▸ Stored data:

::::::::

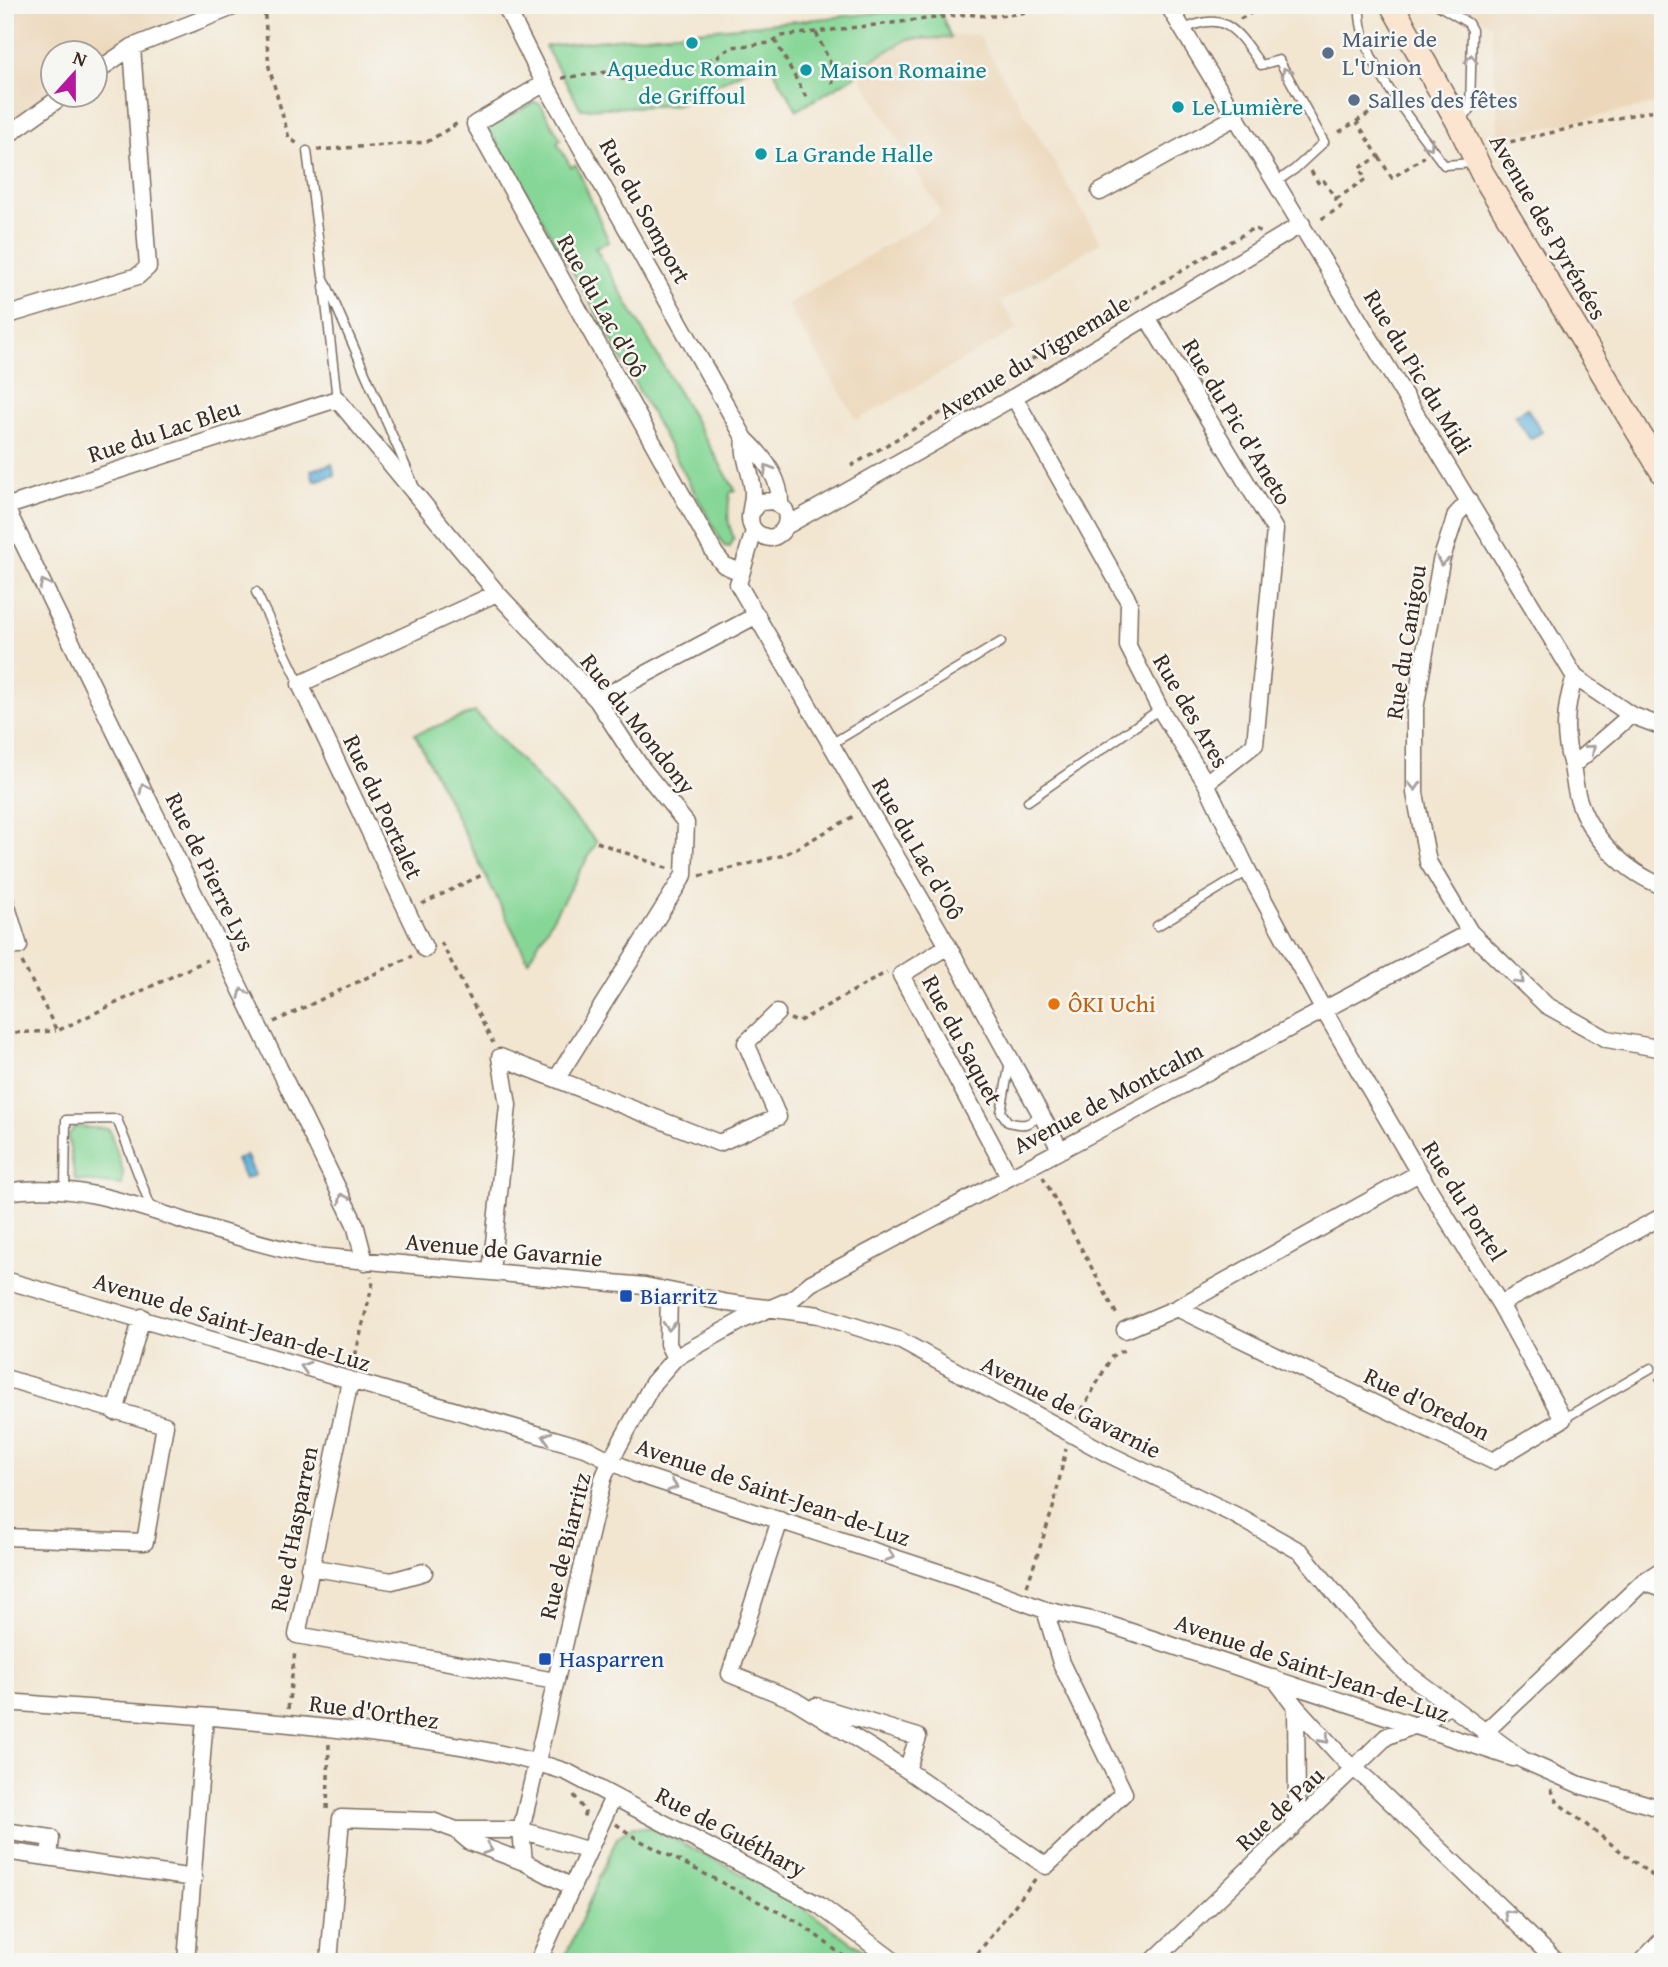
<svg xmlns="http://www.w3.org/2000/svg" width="1668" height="1967" viewBox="0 0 1668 1967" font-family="'Gentium Book Plus',serif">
  <rect width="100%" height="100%" fill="#f6f6f2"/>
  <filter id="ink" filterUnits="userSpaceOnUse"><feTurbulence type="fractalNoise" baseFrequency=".0143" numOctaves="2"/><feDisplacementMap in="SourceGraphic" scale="14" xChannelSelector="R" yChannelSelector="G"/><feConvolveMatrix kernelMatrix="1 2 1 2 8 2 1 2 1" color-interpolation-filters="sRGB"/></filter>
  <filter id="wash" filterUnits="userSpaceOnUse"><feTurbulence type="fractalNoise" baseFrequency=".00686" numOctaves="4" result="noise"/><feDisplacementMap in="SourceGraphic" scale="28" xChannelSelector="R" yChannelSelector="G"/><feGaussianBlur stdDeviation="1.57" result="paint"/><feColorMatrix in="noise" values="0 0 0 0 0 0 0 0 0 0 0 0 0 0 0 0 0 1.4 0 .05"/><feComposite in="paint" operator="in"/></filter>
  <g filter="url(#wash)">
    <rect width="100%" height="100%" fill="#f2e6d1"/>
    <path fill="#ecd7ba" d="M5,5H204L123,43L95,64L94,52H52V94L5,132Z
      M1460,5H1663V102L1499,138L1491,25Z
      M978,34L1101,242L1001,302L1018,329L857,420L787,304L941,213L856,69L908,39Z"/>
    <path fill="#86d797" stroke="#60805a" stroke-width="2" d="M938,7L951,38L908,39L853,71L855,76L797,110L767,59L676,105L581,109L545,46Z
      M535,102L541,105L561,140L557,143L571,167L576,165L609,242L595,247L735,490L730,493C728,510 726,522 734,538L730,547L724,546L597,314L492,134L487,136V123L493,119L496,124Z
      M475,712L597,842L528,961L415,734Z
      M75,1127L109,1129L123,1171L122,1185L75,1180L68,1136Z
      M631,1827L653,1828L789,1898L880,1962H563L617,1838Z"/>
    <path fill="#62b2dc" stroke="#4e6e7d" stroke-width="2" d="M1527,408L1542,432L1530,439L1515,416Z
      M332,464L335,475L314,481L311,470Z
      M246,1155L255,1175L245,1179L236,1160Z"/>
  </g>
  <g filter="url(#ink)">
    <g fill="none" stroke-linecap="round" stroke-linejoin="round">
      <defs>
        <path id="lane" d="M1360,5C1356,57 1414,124 1444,165L1474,163
          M1438,5L1468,23L1472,30L1470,110L1460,120
          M1183,30C1226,8 1238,33 1261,65L1279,60L1324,142L1295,169L1276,182
          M307,151L323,276L413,483
          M324,286L337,399
          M256,592L300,684
          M831,744L1001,642
          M1028,801L1160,709
          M1157,926L1248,871
          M1010,1062L1001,1112L1008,1122C1023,1126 1030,1126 1040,1113
          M65,1190L66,1120L117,1119L152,1210
          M1563,1419L1651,1368"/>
        <path id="street" d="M505,5L537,69L745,439C763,456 781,479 780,504
          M1168,5L1575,677L1631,715L1663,727
          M94,73L132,47L238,5
          M545,83L475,124L715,554L724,565L740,572
          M5,137L65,94
          M1100,192L1237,116
          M5,316L138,276L148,267L132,47
          M1147,317L1275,530L1255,744L1206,783
          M1014,397L1129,602L1128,646L1160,709L1206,783L1248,871L1323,1009L1419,1173L1500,1304L1563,1419L1493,1461L1177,1308
          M745,439C742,458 753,475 753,494C753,505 747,517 752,527C756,535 763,537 771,538C784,534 790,523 785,510L774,501L760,502L751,513
          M1469,501L1456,515L1441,561L1415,709V793L1428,862L1470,932L1546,1005L1607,1039L1663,1049
          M5,506L355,1224L365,1262
          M5,507L337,399L497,593L597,700L640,766L686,823L684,875L557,1078
          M786,526L1014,397L1302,224
          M754,531L738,584L948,946L1060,1149
          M1575,677C1564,707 1563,736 1572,766L1631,715
          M597,700L757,615
          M1572,766C1574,777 1575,788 1578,798C1589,836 1626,873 1663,886
          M5,900L19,946H5
          M948,946L901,975L1009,1176
          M425,949L300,684L497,593
          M5,1192C73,1181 132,1204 194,1224C234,1236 273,1248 314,1256L645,1286L728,1303L819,1315L901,1341L1108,1454L1235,1515L1301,1552L1371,1637L1404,1671L1523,1760L1580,1785L1663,1809
          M491,1272L508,1105L500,1057L719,1143L778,1117L746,1043L777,1013
          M5,1280L588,1449L637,1474L981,1586L1045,1610L1101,1622L1513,1758
          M669,1291L668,1344L675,1358
          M1500,1304L1663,1216
          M1125,1330L1177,1308L1419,1173
          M5,1378L165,1425L145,1542L5,1537
          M350,1381L297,1635L555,1681
          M115,1412L142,1317
          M780,1520L730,1674L794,1700L907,1770L1046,1866L1124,1793L1061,1663L1045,1610
          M309,1567L392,1581L424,1572
          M1643,1582L1663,1589
          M1274,1678L1296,1707L1297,1808L1292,1828
          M5,1702C122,1711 238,1717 354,1731C426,1740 499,1749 567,1772L819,1905L895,1962
          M816,1706L918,1737L907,1770
          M1296,1707L1345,1761L1368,1780L1557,1962
          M1484,1733L1643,1582L1663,1569
          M456,1830L470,1842L524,1862
          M5,1831L51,1838L49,1857
          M5,1851L194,1878
          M570,1886L524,1862L521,1830L603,1479L611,1460L653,1383L675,1358L743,1320L792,1299L811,1283L1470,932
          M186,1962L205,1717
          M329,1962L341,1818L432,1821L456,1830H521L586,1850
          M538,1962L613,1797
          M1152,1962L1386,1737C1410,1726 1428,1724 1447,1705
          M1641,1962L1663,1939"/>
        <path id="secondary" d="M1392,5L1458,122L1482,173L1663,473"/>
      </defs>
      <use href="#lane" stroke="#7b6c5d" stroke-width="11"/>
      <use href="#street" stroke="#7b6c5d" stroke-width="19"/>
      <use href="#secondary" stroke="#7b6c5d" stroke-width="26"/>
      <path stroke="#7b6c5d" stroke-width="3.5" stroke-dasharray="5 5" stroke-linecap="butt" d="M264,5L269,67L289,138L298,144
        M1240,19L1266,5
        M816,33L834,71L832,88
        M775,40L807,99
        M562,78L607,72L622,79L677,73L717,57L732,47L770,43L781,36L969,14C1000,20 1030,11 1060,5
        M1339,132L1385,104
        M1491,146L1663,108
        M317,150L427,142L458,123
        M1379,157L1392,178L1424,157
        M1311,171L1319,184L1324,181L1341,207L1318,221
        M1336,199L1366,179L1359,168L1379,157L1357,122
        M851,466L1254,228L1261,232
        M597,842L669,869
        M700,876L784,855L854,816
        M422,904L484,874
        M441,942L493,1043
        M22,962L57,1031L207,960
        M790,1019L798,1022L887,972
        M274,1022L412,956
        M5,1033L56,1031
        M1043,1177L1117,1315
        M353,1365L373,1282L371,1277
        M1656,1378L1663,1388
        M1077,1419L1112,1356L1128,1348
        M1027,1586L1053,1508L1066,1449
        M288,1709L295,1651
        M1551,1789L1558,1803L1663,1884
        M574,1795L585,1812L583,1819
        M327,1809L329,1744
        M616,1824L637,1839L800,1923L851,1962
        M971,1962L1036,1878"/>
      <use href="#lane" stroke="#fff" stroke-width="8"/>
      <use href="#street" stroke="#fff" stroke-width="16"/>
      <use href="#secondary" stroke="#fce5d0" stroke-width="23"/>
    </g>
    <defs><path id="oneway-chevron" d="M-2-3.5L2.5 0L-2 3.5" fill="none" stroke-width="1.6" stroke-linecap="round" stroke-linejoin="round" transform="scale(1.75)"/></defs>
    <g stroke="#a79f9a">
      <use href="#oneway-chevron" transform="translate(1471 59) rotate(-89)"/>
      <use href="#oneway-chevron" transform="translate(1286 72) rotate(-120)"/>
      <use href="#oneway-chevron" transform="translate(1429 145) rotate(55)"/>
      <use href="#oneway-chevron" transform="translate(768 469) rotate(-121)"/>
      <use href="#oneway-chevron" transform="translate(1442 561) rotate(102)"/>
      <use href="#oneway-chevron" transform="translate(44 584) rotate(-116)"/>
      <use href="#oneway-chevron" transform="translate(1591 749) rotate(-40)"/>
      <use href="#oneway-chevron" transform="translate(1415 786) rotate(87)"/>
      <use href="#oneway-chevron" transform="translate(144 788) rotate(-116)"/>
      <use href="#oneway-chevron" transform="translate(1520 980) rotate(44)"/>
      <use href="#oneway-chevron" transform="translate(243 993) rotate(-114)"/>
      <use href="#oneway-chevron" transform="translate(343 1198) rotate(-116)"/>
      <use href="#oneway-chevron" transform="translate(669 1326) rotate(93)"/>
      <use href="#oneway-chevron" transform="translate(305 1367) rotate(-163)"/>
      <use href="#oneway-chevron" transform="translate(547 1437) rotate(-164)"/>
      <use href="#oneway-chevron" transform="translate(673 1486) rotate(18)"/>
      <use href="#oneway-chevron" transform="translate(890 1556) rotate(18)"/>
      <use href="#oneway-chevron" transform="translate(1325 1739) rotate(48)"/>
      <use href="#oneway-chevron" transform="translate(488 1849) rotate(20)"/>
      <use href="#oneway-chevron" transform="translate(1508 1914) rotate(-136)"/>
    </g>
  </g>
  <g fill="#0f9aa8" stroke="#f6f6f2" stroke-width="2.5">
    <circle cx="692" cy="43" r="7"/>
    <circle cx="806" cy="70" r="7"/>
    <circle cx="1178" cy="107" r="7"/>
    <circle cx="761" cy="154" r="7"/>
  </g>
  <g fill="#5c6f8a" stroke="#f6f6f2" stroke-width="2.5">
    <circle cx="1328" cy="53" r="7"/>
    <circle cx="1354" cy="100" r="7"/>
  </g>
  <circle fill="#e8710a" stroke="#f6f6f2" stroke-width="2.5" cx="1054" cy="1004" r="7"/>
  <g fill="#1a4fb4" stroke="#f6f6f2" stroke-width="2.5">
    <rect x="619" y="1289" width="14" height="14" rx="3.5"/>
    <rect x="538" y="1652" width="14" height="14" rx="3.5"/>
  </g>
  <g text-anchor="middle" stroke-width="5" stroke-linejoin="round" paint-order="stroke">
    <g font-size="24" fill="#4e5e75" stroke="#f6f6f2" text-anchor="start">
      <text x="1342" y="47">Mairie de<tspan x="1342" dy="28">L'Union</tspan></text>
      <text x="1368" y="108">Salles des fêtes</text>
    </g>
    <g font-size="24" fill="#0d838f" stroke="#f6f6f2" text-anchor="start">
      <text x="692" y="76" text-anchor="middle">Aqueduc Romain<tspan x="692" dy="28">de Griffoul</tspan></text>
      <text x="820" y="78">Maison Romaine</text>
      <text x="1192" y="115">Le Lumière</text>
      <text x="775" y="162">La Grande Halle</text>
    </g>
    <g font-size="24" fill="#3b2a1e" stroke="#f6f6f2">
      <text transform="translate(645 211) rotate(61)" y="8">Rue du Somport</text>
      <text transform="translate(1548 227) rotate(60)" y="8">Avenue des Pyrénées</text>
      <text transform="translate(602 306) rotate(61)" y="8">Rue du Lac d'Oô</text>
      <text transform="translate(1034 357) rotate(-31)" y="8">Avenue du Vignemale</text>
      <text transform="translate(1418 372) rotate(59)" y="8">Rue du Pic du Midi</text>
      <text transform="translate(1237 422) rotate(59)" y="8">Rue du Pic d'Aneto</text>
      <text transform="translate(164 431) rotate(-18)" y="8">Rue du Lac Bleu</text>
      <text transform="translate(1406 642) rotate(-81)" y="8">Rue du Canigou</text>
      <text transform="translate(1191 711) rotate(60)" y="8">Rue des Ares</text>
      <text transform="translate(638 724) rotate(52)" y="8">Rue du Mondony</text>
      <text transform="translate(383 807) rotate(65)" y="8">Rue du Portalet</text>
      <text transform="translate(918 849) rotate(60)" y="8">Rue du Lac d'Oô</text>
      <text transform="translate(210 872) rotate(64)" y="8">Rue de Pierre Lys</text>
      <text transform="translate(962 1040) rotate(62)" y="8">Rue du Saquet</text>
      <text transform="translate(1108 1098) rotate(-28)" y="8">Avenue de Montcalm</text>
      <text transform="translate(1464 1201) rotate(58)" y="8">Rue du Portel</text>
      <text transform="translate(504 1250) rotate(5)" y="8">Avenue de Gavarnie</text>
      <text transform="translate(232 1322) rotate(17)" y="8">Avenue de Saint-Jean-de-Luz</text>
      <text transform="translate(1427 1404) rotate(26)" y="8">Rue d'Oredon</text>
      <text transform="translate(1071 1407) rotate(27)" y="8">Avenue de Gavarnie</text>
      <text transform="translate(773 1492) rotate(19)" y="8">Avenue de Saint-Jean-de-Luz</text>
      <text transform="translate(294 1529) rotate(-79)" y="8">Rue d'Hasparren</text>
      <text transform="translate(565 1546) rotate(-76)" y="8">Rue de Biarritz</text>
      <text transform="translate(1312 1668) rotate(19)" y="8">Avenue de Saint-Jean-de-Luz</text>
      <text transform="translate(374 1712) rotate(8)" y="8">Rue d'Orthez</text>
      <text transform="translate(1280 1809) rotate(-43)" y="8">Rue de Pau</text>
      <text transform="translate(731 1832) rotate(28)" y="8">Rue de Guéthary</text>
    </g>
    <g font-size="24" fill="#c56008" stroke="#f6f6f2" text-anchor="start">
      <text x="1068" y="1012">ÔKI Uchi</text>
    </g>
    <g font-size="24" fill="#164399" stroke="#f6f6f2" text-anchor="start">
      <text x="640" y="1304">Biarritz</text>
      <text x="559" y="1667">Hasparren</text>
    </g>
  </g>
  <rect width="1668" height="1967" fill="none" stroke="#f6f6f2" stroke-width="28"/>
  <g transform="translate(74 74) rotate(21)"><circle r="33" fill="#f6f6f2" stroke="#aba49d" stroke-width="2"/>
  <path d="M0-5L12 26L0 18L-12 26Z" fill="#b5179e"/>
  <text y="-10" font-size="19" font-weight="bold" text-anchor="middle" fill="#3b2a1e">N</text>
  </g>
</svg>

::::::::

▸ TASK OBJECTIVE: Could you find each line in the entries that contains the string "wash" and copy it?

▸ TASK OUTPUT:
  <filter id="wash" filterUnits="userSpaceOnUse"><feTurbulence type="fractalNoise" baseFrequency=".00686" numOctaves="4" result="noise"/><feDisplacementMap in="SourceGraphic" scale="28" xChannelSelector="R" yChannelSelector="G"/><feGaussianBlur stdDeviation="1.57" result="paint"/><feColorMatrix in="noise" values="0 0 0 0 0 0 0 0 0 0 0 0 0 0 0 0 0 1.4 0 .05"/><feComposite in="paint" operator="in"/></filter>
  <g filter="url(#wash)">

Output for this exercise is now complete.